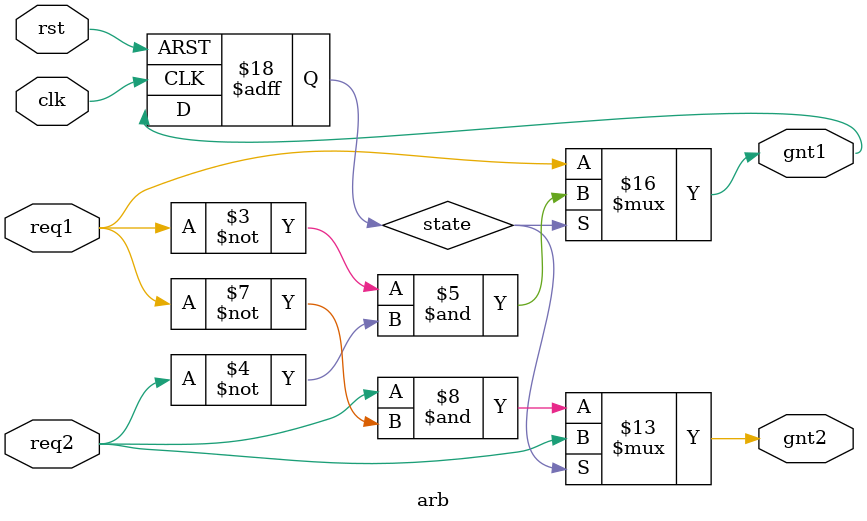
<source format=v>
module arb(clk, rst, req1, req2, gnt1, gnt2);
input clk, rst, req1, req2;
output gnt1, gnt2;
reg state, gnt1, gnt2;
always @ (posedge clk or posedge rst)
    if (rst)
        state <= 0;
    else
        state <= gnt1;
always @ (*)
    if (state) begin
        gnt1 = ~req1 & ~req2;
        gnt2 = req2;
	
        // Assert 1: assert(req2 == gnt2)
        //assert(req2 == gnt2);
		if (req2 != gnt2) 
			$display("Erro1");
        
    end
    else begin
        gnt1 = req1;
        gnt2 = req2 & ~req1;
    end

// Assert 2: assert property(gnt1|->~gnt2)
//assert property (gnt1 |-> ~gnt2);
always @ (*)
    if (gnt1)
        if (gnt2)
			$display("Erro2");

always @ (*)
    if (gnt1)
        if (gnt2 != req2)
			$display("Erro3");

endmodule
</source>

--

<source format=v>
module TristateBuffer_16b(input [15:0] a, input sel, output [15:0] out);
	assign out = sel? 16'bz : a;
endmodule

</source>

...

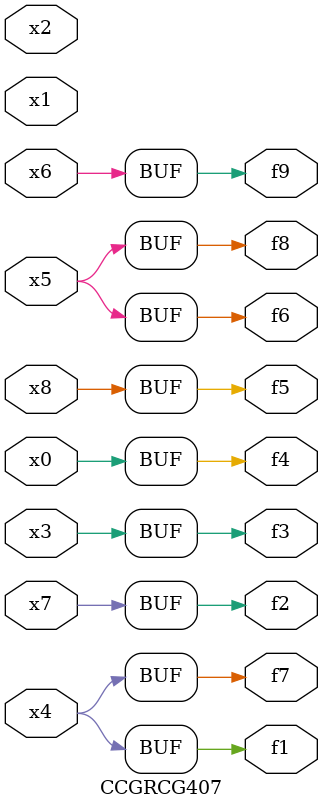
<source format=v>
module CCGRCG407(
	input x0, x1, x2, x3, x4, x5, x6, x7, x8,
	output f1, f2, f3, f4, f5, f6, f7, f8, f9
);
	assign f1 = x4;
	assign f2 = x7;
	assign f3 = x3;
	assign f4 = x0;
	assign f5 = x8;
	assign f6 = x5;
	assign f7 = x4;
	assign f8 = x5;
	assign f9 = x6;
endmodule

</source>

What needs to be done → Going through the entries, return every line holding the word "output".

Answer section →
output gnt1, gnt2;
module TristateBuffer_16b(input [15:0] a, input sel, output [15:0] out);
	output f1, f2, f3, f4, f5, f6, f7, f8, f9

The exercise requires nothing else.